В механизме государственного организма нужны эти люди, как нужны волки в организме природы, и они всегда есть, всегда являются и держатся, как ни несообразно кажется их присутствие и близость к главе правительства. Только этой необходимостью можно объяснить то, как мог жестокий, лично выдиравший усы гренадерам и не могший по слабости нерв переносить опасность, необразованный, непридворный Аракчеев держаться в такой силе при рыцарски благородном и нежном характере Александра.
Балашев застал маршала Даву в сарае крестьянскои избы, сидящего на бочонке и занятого письменными работами (он поверял счеты). Адъютант стоял подле него. Возможно было найти лучшее помещение, но маршал Даву был один из тех людей, которые нарочно ставят себя в самые мрачные условия жизни, для того чтобы иметь право быть мрачными. Они для того же всегда поспешно и упорно заняты. «Где тут думать о счастливой стороне человеческой жизни, когда, вы видите, я на бочке сижу в грязном сарае и работаю», – говорило выражение его лица. Главное удовольствие и потребность этих людей состоит в том, чтобы, встретив оживление жизни, бросить этому оживлению в глаза спою мрачную, упорную деятельность. Это удовольствие доставил себе Даву, когда к нему ввели Балашева. Он еще более углубился в свою работу, когда вошел русский генерал, и, взглянув через очки на оживленное, под впечатлением прекрасного утра и беседы с Мюратом, лицо Балашева, не встал, не пошевелился даже, а еще больше нахмурился и злобно усмехнулся.
Заметив на лице Балашева произведенное этим приемом неприятное впечатление, Даву поднял голову и холодно спросил, что ему нужно.
Предполагая, что такой прием мог быть сделан ему только потому, что Даву не знает, что он генерал адъютант императора Александра и даже представитель его перед Наполеоном, Балашев поспешил сообщить свое звание и назначение. В противность ожидания его, Даву, выслушав Балашева, стал еще суровее и грубее.
– Где же ваш пакет? – сказал он. – Donnez le moi, ije l'enverrai a l'Empereur. [Дайте мне его, я пошлю императору.]
Балашев сказал, что он имеет приказание лично передать пакет самому императору.
– Приказания вашего императора исполняются в вашей армии, а здесь, – сказал Даву, – вы должны делать то, что вам говорят.
И как будто для того чтобы еще больше дать почувствовать русскому генералу его зависимость от грубой силы, Даву послал адъютанта за дежурным.
Балашев вынул пакет, заключавший письмо государя, и положил его на стол (стол, состоявший из двери, на которой торчали оторванные петли, положенной на два бочонка).

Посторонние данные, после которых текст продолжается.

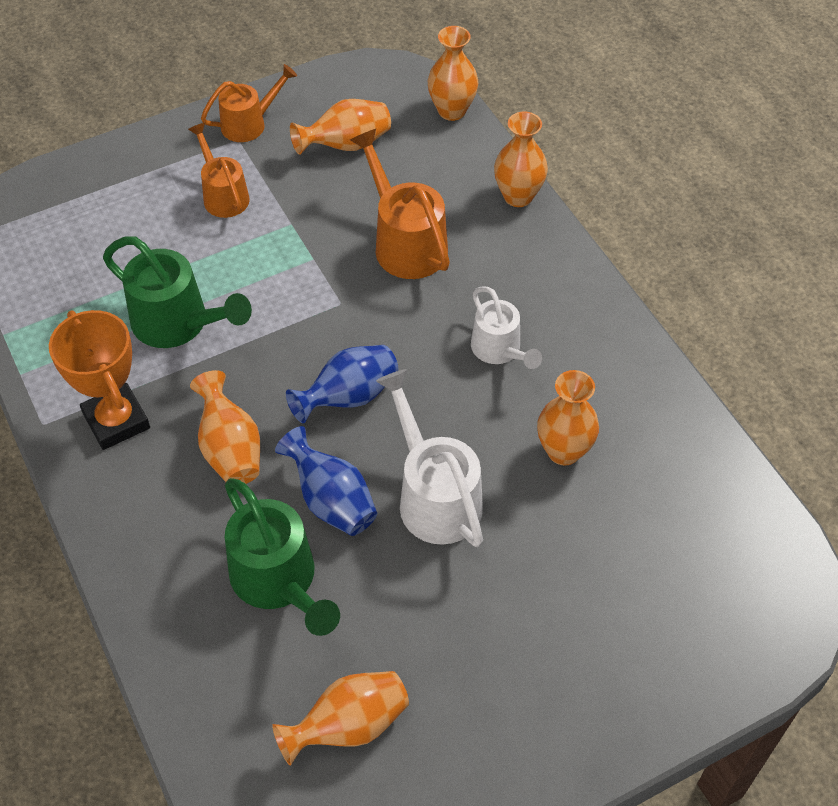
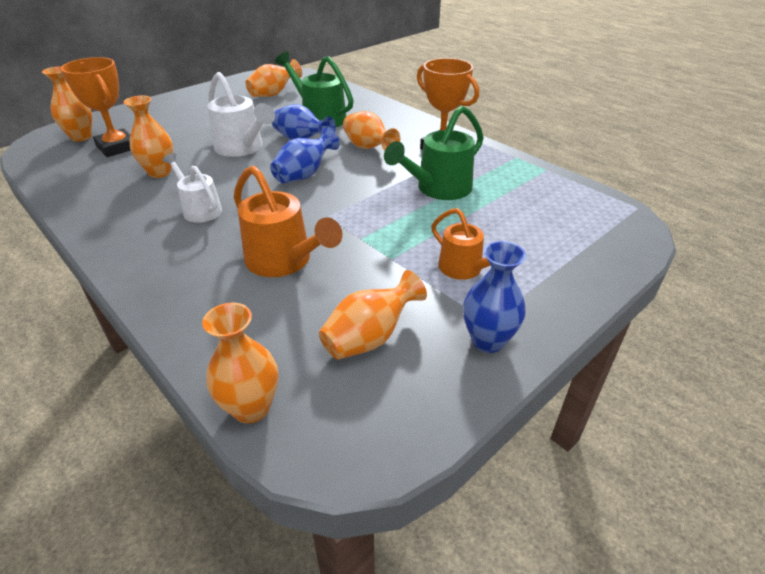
camera: 165 degrees right, 15 degrees down
green watering can [103,236,252,348] -> green watering can turned 60 degrees counterclockwise [384,106,484,200]
orange watering can [201,64,297,142] -> blue vase [463,241,526,353]
orange vase [494,112,548,207] -> orange vase moved to [42,66,92,142]
none -> orange trophy [61,57,131,157]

Даву взял конверт и прочел надпись.
– Вы совершенно вправе оказывать или не оказывать мне уважение, – сказал Балашев. – Но позвольте вам заметить, что я имею честь носить звание генерал адъютанта его величества…
Даву взглянул на него молча, и некоторое волнение и смущение, выразившиеся на лице Балашева, видимо, доставили ему удовольствие.
– Вам будет оказано должное, – сказал он и, положив конверт в карман, вышел из сарая.
Через минуту вошел адъютант маршала господин де Кастре и провел Балашева в приготовленное для него помещение.
Балашев обедал в этот день с маршалом в том же сарае, на той же доске на бочках.
На другой день Даву выехал рано утром и, пригласив к себе Балашева, внушительно сказал ему, что он просит его оставаться здесь, подвигаться вместе с багажами, ежели они будут иметь на то приказания, и не разговаривать ни с кем, кроме как с господином де Кастро.
После четырехдневного уединения, скуки, сознания подвластности и ничтожества, особенно ощутительного после той среды могущества, в которой он так недавно находился, после нескольких переходов вместе с багажами маршала, с французскими войсками, занимавшими всю местность, Балашев привезен был в Вильну, занятую теперь французами, в ту же заставу, на которой он выехал четыре дня тому назад.